Otherwise, the issues for the Mystics were all the same well-trodden storylines. Too many jumpers because they can’t find a way to get the ball inside; too many mental breakdowns causing turnovers and defensive errors; and absolutely no depth whatsoever. With their three best players in street clothes, the bench is awful and provided all of one point today. When you manage to have even fewer decent options on the bench than the Storm, you know you’re not getting much out of your reserves.
Seattle got the win they needed, and there were a few promising signs along the way. It remains to be seen whether they can do it against better teams with healthy rosters, but you have to start somewhere. The defense was solid, as usual, holding Washington to 32% shooting, and the rebounding was far better in the second half, allowing just four more offensive boards. Cash led the way with 19 points, while Bird and Wright had 17 each, all three of them shooting 50% or better from the floor. Wright and Cash both attacked the basket a little more, and Bird is increasingly showing a willingness to take shots throughout the game, not just in the fourth quarter when she tended to step up last year. They need her offense for all 40 minutes now. As ever, the worry is their depth. Belinda Snell at least got some time today, playing nine minutes and hitting her sole shot. Ashley Robinson was largely redundant against the small and misfiring Washington front line, all of whom were better defended by the likes of Little and Le’coe Willingham. If anyone else in Agler top-six gets hurt, it’s hard to even conceive of what he’d do. Surviving with a six-player rotation and a couple of minor bit-part players is going to be hard enough.
In other news…
Atlanta made the move most of us had been expecting, waiving the completely pointless Kelly Mazzante in order to re-activate Sancho Lyttle.

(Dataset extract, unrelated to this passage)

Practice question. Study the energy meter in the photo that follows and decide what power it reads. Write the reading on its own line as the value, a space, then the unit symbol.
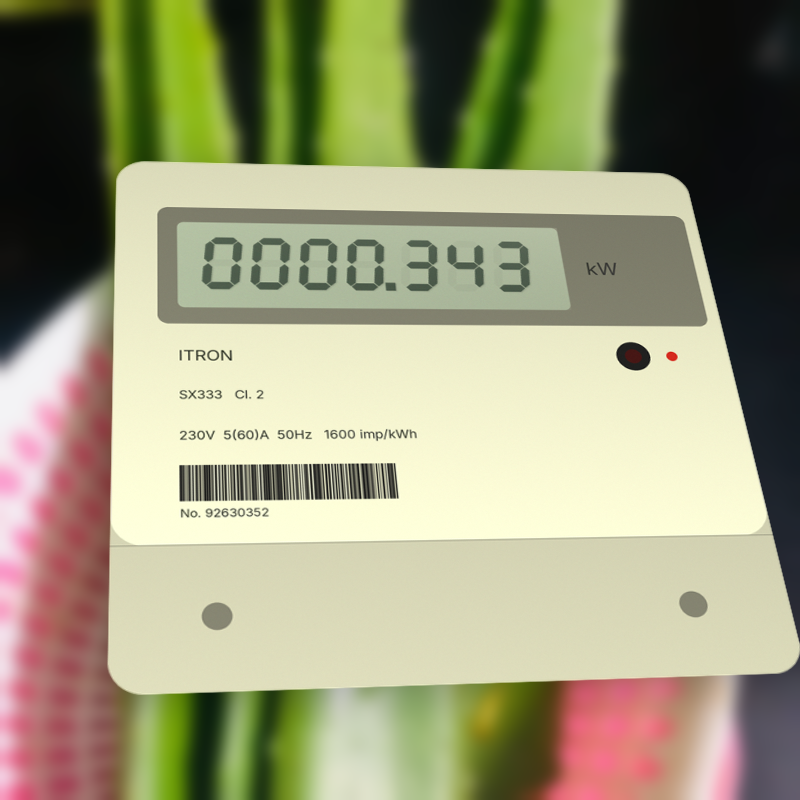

Hopefully that means Sancho is healthy enough to make her return on Saturday in Chicago. It also means that recent pickup Courtney Paris has earned the right to stick around on Atlanta’s roster. Belorussian center Yelena Leuchanka may show up for the Dream at some point this season, but even then the more likely cut is Sandora Irvin, not Paris.
EuroBasket Women was won by Russia, who beat Turkey 59-42 in the final today, led by center Maria Stepanova and guard Elena Danilochkina. So to summarise, three teams have now booked their places in the 2012 Olympics: World Champions the USA, hosts Great Britain, and European Champions Russia. The four other continental championships (Africa, Asia, the Americas and Oceania) will all be contested later this year, and all the winners qualify directly into the Games. The next two nations from Africa, three from the Americas, two from Asia and one from Oceania will join the four from Europe (Turkey, France, the Czech Republic and Croatia) in the additional Olympic Qualifying Tournament next year, which decides the final five spots at London 2012. Hope that’s all clear. FIBA typically enjoy making things as complicated as humanly possible.
Today’s Games:
Seattle @ Washington, 4pm ET (already examined above, duh).
Thanks for the FIBA recap! Also I can’t argue with any of your Storm-related comments here, including the fact that we can likely make our way into the play-offs…if noone else gets hurt.